In Louisiana, incidences of CLABSIs as well as C. diff. infections are lower than the national average. However, infections caused by the methicillin-resistant Staphylococcus aureus (MRSA) bacteria are significantly more common in Louisiana hospitals than they are in other parts of the country. People that get MRSA typically start with another health condition that they receive antibiotics for in a hospital or nursing home setting. Then, they develop MRSA infections from antibiotic-resistant staph germs that live in bed linens, on bathroom fixtures, on bed rails or on medical equipment.
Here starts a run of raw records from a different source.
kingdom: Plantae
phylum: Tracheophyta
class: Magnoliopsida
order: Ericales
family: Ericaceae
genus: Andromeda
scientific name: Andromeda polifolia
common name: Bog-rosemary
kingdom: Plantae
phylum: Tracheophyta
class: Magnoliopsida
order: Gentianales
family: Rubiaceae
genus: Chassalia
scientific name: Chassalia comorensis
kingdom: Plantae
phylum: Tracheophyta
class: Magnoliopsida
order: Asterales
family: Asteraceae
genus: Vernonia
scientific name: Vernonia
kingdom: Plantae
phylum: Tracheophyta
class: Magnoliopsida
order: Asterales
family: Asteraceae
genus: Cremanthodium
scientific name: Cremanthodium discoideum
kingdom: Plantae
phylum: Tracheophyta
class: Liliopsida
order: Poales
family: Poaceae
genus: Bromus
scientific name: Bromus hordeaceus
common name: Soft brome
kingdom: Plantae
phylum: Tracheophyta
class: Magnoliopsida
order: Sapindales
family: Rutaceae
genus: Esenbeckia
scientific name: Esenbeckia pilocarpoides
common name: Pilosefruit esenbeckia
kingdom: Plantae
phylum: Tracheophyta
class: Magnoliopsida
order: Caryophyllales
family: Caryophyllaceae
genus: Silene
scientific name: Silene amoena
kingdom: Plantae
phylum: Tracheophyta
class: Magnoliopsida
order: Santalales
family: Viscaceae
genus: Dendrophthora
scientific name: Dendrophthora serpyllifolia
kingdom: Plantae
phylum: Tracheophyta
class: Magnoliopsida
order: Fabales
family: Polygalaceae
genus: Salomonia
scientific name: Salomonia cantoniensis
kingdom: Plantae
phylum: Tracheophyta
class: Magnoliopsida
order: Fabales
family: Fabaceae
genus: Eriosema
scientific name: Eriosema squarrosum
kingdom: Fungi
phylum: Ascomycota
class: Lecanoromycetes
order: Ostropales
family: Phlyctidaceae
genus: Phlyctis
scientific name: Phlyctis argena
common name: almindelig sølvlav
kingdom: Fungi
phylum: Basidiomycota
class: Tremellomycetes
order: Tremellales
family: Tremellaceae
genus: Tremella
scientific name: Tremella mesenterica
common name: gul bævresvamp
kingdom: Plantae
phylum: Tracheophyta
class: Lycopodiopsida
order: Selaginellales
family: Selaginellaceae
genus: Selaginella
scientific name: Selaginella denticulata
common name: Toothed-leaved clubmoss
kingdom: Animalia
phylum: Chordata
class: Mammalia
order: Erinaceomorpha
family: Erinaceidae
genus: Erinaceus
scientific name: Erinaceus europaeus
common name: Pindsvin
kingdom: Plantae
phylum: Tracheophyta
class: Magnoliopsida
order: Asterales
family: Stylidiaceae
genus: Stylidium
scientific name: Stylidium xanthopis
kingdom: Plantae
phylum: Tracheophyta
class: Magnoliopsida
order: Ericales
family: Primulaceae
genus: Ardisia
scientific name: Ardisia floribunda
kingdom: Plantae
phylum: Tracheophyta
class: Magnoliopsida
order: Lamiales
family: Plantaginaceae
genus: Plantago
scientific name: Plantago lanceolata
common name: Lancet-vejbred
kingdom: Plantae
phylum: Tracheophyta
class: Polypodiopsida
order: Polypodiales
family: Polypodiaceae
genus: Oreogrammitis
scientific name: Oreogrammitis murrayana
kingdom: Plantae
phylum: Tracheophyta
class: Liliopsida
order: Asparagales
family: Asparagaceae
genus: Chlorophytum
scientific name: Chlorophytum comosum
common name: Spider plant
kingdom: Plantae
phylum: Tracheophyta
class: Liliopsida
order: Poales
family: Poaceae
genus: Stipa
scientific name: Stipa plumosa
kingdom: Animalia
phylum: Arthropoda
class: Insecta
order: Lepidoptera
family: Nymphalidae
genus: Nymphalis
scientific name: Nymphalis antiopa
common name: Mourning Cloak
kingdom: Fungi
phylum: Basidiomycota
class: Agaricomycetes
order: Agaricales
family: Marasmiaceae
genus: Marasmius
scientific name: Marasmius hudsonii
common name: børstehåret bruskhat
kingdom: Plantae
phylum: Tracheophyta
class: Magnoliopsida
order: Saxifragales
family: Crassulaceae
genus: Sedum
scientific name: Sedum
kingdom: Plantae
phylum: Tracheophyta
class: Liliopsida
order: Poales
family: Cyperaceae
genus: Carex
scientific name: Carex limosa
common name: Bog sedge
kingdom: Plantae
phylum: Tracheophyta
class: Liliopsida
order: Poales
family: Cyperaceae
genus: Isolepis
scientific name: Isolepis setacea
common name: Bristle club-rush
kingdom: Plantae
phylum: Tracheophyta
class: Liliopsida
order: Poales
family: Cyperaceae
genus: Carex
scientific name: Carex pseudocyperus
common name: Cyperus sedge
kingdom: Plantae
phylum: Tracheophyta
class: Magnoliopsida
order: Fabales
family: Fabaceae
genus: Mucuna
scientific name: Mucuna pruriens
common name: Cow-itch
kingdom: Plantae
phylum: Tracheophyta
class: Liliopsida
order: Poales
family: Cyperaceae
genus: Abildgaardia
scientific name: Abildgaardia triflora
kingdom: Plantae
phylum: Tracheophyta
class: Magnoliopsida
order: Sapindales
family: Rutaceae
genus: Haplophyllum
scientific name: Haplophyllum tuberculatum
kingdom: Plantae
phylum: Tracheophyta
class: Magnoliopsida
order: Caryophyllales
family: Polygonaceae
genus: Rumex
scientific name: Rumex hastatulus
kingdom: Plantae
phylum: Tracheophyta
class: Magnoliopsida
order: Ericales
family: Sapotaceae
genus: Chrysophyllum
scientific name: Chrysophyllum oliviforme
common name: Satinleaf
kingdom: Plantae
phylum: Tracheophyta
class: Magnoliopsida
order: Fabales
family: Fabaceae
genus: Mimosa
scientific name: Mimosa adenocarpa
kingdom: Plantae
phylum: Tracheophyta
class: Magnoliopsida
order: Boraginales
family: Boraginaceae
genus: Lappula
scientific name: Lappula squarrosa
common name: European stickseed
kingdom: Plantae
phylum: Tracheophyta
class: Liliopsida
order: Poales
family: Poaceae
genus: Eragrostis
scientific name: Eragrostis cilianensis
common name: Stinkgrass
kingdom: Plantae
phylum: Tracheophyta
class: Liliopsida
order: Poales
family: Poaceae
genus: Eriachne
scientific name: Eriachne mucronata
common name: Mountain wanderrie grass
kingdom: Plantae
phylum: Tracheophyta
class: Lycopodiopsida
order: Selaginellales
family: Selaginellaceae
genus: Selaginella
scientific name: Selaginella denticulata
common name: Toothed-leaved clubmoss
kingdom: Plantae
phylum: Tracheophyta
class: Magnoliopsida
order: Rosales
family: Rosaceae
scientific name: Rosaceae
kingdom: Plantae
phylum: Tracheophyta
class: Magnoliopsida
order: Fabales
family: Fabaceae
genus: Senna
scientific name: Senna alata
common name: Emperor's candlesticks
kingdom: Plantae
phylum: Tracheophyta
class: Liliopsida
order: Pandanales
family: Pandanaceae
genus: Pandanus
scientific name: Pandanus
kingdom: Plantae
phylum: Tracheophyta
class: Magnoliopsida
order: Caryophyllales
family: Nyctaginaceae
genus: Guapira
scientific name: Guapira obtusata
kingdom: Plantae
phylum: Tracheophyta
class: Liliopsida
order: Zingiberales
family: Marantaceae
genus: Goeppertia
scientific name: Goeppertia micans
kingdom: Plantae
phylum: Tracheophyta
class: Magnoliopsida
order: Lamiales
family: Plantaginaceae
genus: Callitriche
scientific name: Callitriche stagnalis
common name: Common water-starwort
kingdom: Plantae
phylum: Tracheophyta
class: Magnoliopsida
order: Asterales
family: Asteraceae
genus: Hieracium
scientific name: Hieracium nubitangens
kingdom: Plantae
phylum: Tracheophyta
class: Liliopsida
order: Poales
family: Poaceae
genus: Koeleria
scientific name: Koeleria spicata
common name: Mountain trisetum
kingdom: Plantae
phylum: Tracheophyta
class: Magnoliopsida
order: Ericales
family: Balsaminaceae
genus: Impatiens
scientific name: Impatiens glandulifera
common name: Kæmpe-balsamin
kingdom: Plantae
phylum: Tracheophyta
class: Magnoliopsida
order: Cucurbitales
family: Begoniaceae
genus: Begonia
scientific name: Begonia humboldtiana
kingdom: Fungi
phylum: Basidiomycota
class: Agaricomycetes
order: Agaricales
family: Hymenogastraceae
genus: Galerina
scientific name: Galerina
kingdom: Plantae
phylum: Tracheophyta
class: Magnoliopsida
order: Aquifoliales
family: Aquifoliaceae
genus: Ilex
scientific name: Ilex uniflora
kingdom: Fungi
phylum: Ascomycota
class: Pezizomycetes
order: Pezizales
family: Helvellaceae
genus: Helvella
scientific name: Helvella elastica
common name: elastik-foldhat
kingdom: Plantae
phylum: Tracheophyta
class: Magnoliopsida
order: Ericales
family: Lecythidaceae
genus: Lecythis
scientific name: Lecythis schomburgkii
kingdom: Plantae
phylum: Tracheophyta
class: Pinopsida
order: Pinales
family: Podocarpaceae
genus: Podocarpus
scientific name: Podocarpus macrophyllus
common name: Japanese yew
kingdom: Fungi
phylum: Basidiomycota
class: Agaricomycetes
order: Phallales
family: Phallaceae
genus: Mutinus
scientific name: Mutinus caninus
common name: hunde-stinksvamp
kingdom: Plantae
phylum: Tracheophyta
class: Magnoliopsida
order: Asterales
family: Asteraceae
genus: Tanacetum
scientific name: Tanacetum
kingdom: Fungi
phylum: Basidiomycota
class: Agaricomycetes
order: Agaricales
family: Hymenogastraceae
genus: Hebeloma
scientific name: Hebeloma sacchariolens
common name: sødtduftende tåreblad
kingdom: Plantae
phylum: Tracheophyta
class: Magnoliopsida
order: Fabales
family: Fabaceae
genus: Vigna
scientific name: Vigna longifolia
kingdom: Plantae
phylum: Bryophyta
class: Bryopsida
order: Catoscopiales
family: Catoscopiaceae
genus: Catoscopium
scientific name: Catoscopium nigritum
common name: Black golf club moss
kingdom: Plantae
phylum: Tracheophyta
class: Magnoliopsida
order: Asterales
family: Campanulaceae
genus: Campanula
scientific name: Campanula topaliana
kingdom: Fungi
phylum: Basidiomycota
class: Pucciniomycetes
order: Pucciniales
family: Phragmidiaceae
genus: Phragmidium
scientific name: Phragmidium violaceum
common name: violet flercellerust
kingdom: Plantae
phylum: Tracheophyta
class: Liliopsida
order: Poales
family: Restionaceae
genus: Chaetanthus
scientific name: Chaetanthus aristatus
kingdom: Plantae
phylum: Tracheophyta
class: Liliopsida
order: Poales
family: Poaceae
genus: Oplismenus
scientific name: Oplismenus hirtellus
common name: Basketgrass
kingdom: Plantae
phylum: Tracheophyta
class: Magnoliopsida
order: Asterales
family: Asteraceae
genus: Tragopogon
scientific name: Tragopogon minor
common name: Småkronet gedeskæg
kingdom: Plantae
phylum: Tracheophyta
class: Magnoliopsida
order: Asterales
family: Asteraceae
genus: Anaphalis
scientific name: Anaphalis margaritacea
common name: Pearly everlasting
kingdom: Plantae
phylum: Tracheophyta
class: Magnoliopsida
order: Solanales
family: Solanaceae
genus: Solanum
MRSA typically manifests as a skin infection or a boil. However, it can also invade the bloodstream or and the lungs. According to the CDC, the best ways for hospitals and nursing homes to prevent MRSA infections include:

  • Clean hands. Hospital or nursing home workers should frequently wash their hands with soap and water. Alternatively, they can use alcohol-based sanitizers both before and after caring for patients.
  • Clean facilities and equipment. Health care facilities should be kept as clean and as dry as possible. Additionally, all dressings and materials that come into contact with nasal discharge, blood, urine or pus should be carefully disposed of by nurses and doctors. Exam room surfaces should be cleaned with commercial disinfection or a 1-to-100 concentration of diluted bleach. Also, equipment that comes into regular contact with human skin, like blood pressure cuffs, should be repeatedly and thoroughly cleaned.
  • Contact precautions. People with MRSA should either have private rooms or only share a room with another MRSA patient. They should also avoid common areas like the hospital cafeteria or gift shop. Health care workers or visitors may be asked to wear gowns and gloves. Then, all gowns and gloves should be removed, and hands should be washed when leaving the MRSA patient’s room.
  • Wound care. A patient that goes home with surgical wounds or ports need to be taught how to take care of them before leaving the hospital.

According to the New Orleans-based Ochsner Clinic Foundation, HAIs cost the American health care system as much as $4.5 billion each year. Because many of these infections are preventable and no longer reimbursed by Medicare or other insurance, Louisiana’s health care facilities need to implement infection-control programs to keep patients safe. The average hospital infection-control program, according to Ochsner, costs about $100,000. Compared to the cost of infection and patient mortality, infection-control programs look like a smart investment.